Results for ""
These are the year's most intriguing AI research publications. It combines breakthroughs in artificial intelligence (AI) with data science. It is chronologically arranged and includes a link to a longer article.
There have been many different applications for multimodal natural language processing, but only some studies have focused on multimodal relational lexical semantics. The researchers' initial attempt to use visual cues to identify lexico-semantic relationships, which represent language phenomena like synonymy, co-hyponymy, and hypernym, is proposed in this study.
The researchers suggest that visual information can supplement the textual information of the semiotic textology linguistic theory. At the same time, conventional approaches make use of the paradigmatic system. To do this, the researchers automatically add visual information to two gold-standard datasets and create several fusion algorithms to mix textual and visual modalities using the patch-based approach. Experimental findings using multimodal datasets show that visual information can reliably boost performance by filling semantic gaps in textual encodings.

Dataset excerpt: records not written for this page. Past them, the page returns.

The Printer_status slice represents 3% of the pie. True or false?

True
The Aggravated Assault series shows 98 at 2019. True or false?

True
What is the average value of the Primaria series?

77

Multilingual, Multimodal and Multi-Aspect dataset of Social Media Short Videos
The researchers provide 3MASSIV, a multilingual, multimodal, and multi-aspect collection of various short videos pulled from the Moj short-video social media network. The 50k short videos (with an average duration of 20 seconds) and 100k unlabeled videos in 11 different languages that make up 3MASSIV capture the most common short video trends, such as pranks, fails, romance, and comedy, in original audio-visual formats like self-shot videos, reaction videos, lip-synching, and self-sung songs, among others. Moreover, by annotating these unique videos for concepts, affective states, media types, and audio language, 3MASSIV offers a chance for multimodal and multilingual semantic understanding.

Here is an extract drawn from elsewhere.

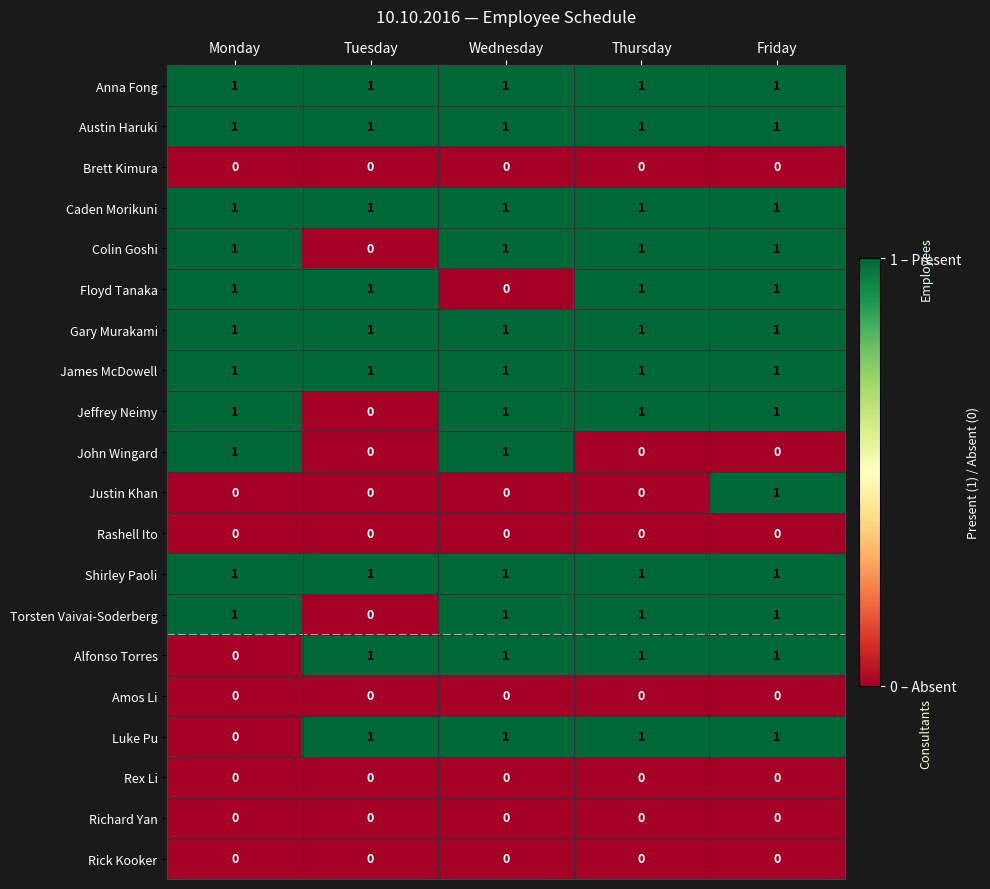

The value of James McDowell at Tuesday is 1. True or false?

True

The researchers provide a comprehensive study of 3MASSIV and highlight our dataset's variety and distinctive features compared to other popular datasets from the modern era with solid baselines. Additionally, they demonstrate how the social media information in 3MASSIV is dynamic and temporal, making it useful for cross-linguistic analysis and semantic comprehension tasks.
A Framework for Learning Ante-hoc Explainable Models via Concepts
Self-explaining deep models are made to implicitly learn the latent concept-based explanations while being trained. It means that no post-hoc explanation generation techniques are needed. In this work, the researchers propose a model that adds an explanation generation module to any basic network and trains the whole thing together. This model has a high predictive performance and makes explanations that make sense in terms of concepts. Moreover, their training method works well for unsupervised learning of concepts and needs much less parameter space than baseline methods.

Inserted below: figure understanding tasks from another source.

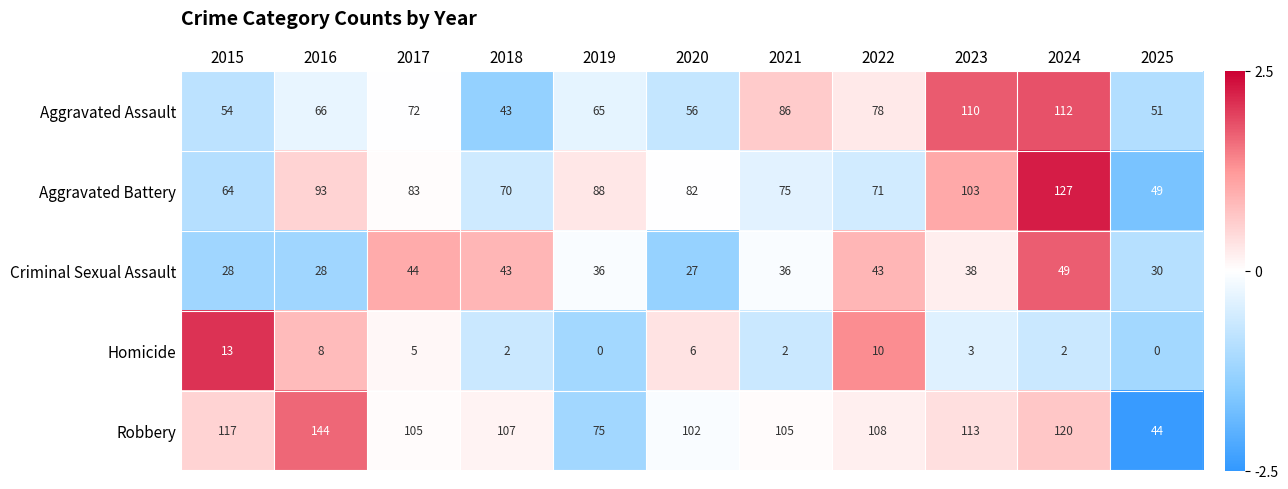

Which series changed the most between 2017 and 2022?

Aggravated Battery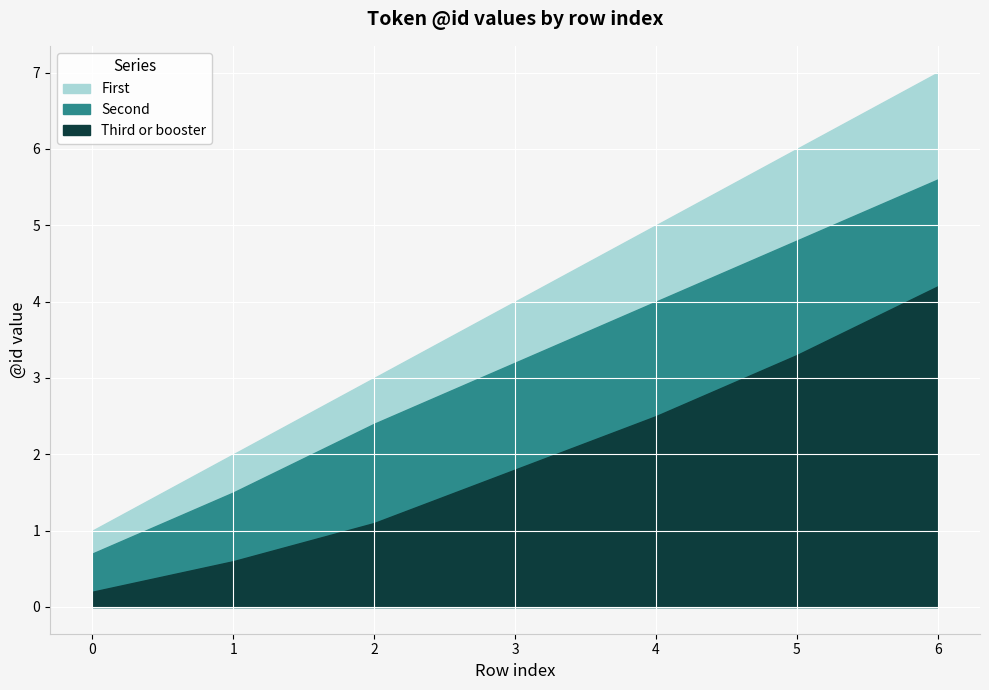

How many series are shown in this chart?

3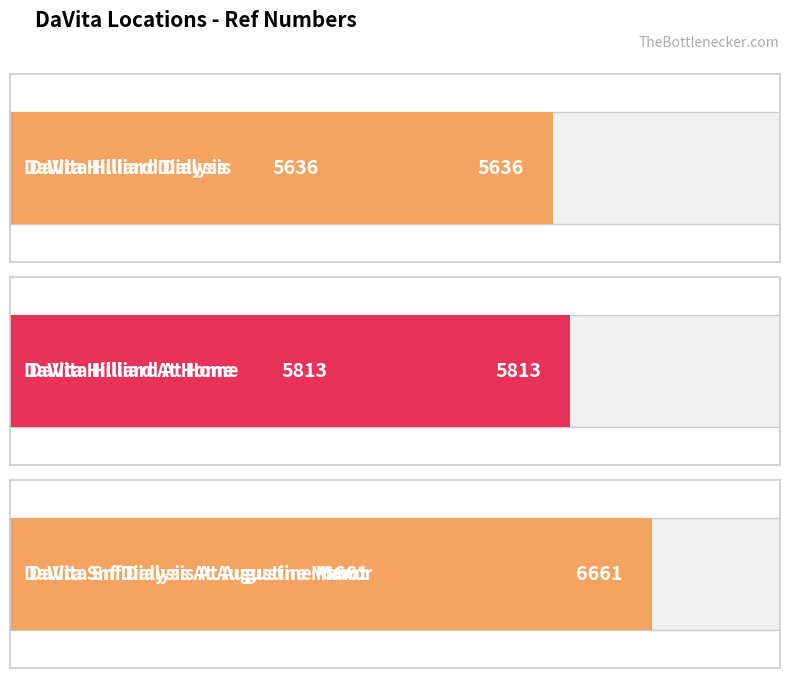

What is the average value?

6037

Their proposed model also includes a way to use self-supervision to get better explanations of concepts. But with full concept supervision, the researchers get the best prediction results compared to concept-based explainable models that have been proposed recently. Researchers report qualitative and quantitative results from our method, which works better than concept-based explainability methods proposed recently. The researchers gave detailed results for two datasets without ground truth concepts (CIFAR10 and ImageNet) and two with ground truth concepts (AwA2 and CUB-200) to show that their method worked in both situations.